Pyke, still grieving over the death of his wife and struggling to shoulder his responsibilities as a father, is in debtors' prison, having lost his home and reached the edge of bankruptcy. Fitzroy Tilling, now head of the new Metropolitan Police Force gives Pyke his freedom, but in return he must agree to investigate the brutal death of a young mulatto woman, who was apparently working as a prostitute.
It is not long before another woman turns up dead, and Pyke begins to suspect that he has stumbled on something more sinister, and more far-reaching than the murder of a couple of prostitutes...

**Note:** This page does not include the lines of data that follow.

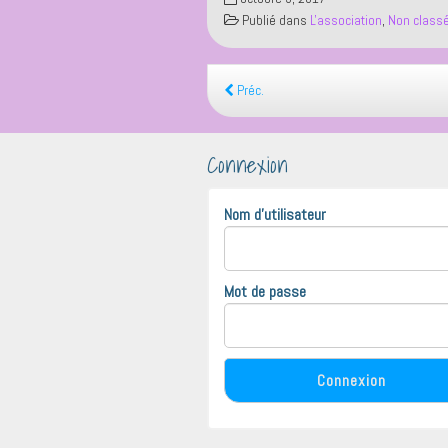
Publié dans
L'association
,
Non class
Préc.
Connexion
Nom d'utilisateur
Mot de passe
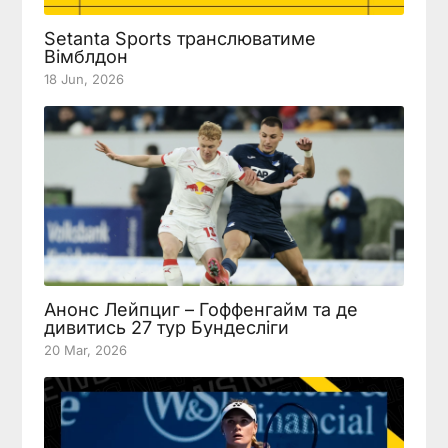
Setanta Sports транслюватиме
Вімблдон
18 Jun, 2026
Анонс Лейпциг – Гоффенгайм та де
дивитись 27 тур Бундесліги
20 Mar, 2026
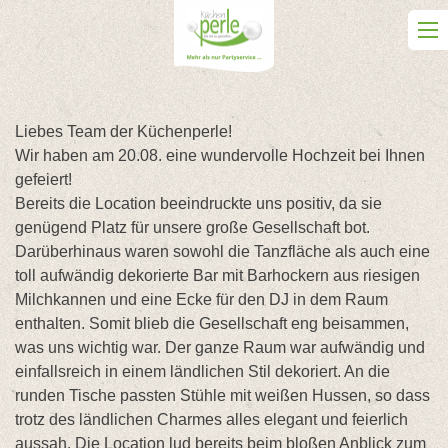
Skip
to
content
Liebes Team der Küchenperle!
Wir haben am 20.08. eine wundervolle Hochzeit bei Ihnen
gefeiert!
Bereits die Location beeindruckte uns positiv, da sie
genügend Platz für unsere große Gesellschaft bot.
Darüberhinaus waren sowohl die Tanzfläche als auch eine
toll aufwändig dekorierte Bar mit Barhockern aus riesigen
Milchkannen und eine Ecke für den DJ in dem Raum
enthalten. Somit blieb die Gesellschaft eng beisammen,
was uns wichtig war. Der ganze Raum war aufwändig und
einfallsreich in einem ländlichen Stil dekoriert. An die
runden Tische passten Stühle mit weißen Hussen, so dass
trotz des ländlichen Charmes alles elegant und feierlich
aussah. Die Location lud bereits beim bloßen Anblick zum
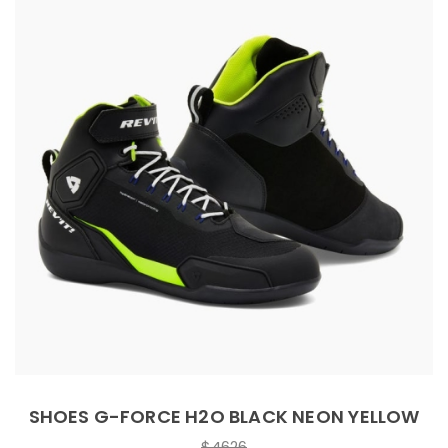
SHOES G-FORCE H2O BLACK NEON YELLOW
$4626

Pyke's investigation takes him from the London docks to the sugar plantations of Jamaica, from a fading colonial mansion to the back-streets of the East End in a struggle against ambitious and ruthless enemies, as well as demons of his own.
PUBLISHERS WEEKLY
Set in 1840, Pepper's outstanding third hard-boiled historical finds the series' unusual antihero, known simply as Pyke, still recovering from the loss of his wife, who perished five years earlier, in 2008's The Revenge of Captain Paine. Self-destructive acts have landed the former Bow Street Runner in debtors' prison, leaving him even more of a stranger to his 10-year-old son, Felix. When one of Pyke's few friends in a position of power secures his early release on condition he look into the savage murder of an unidentified young woman found in a seedy London neighborhood, Pyke welcomes the chance to redeem himself in Felix's eyes. No one is particularly interested in giving the mixed-race victim a name or bringing her killer to justice, but Pyke throws himself into the inquiry and follows the evidence all the way to Jamaica. As in the previous two books, there's plenty of violence, but it's never gratuitous and indeed helps make the protagonist more complex.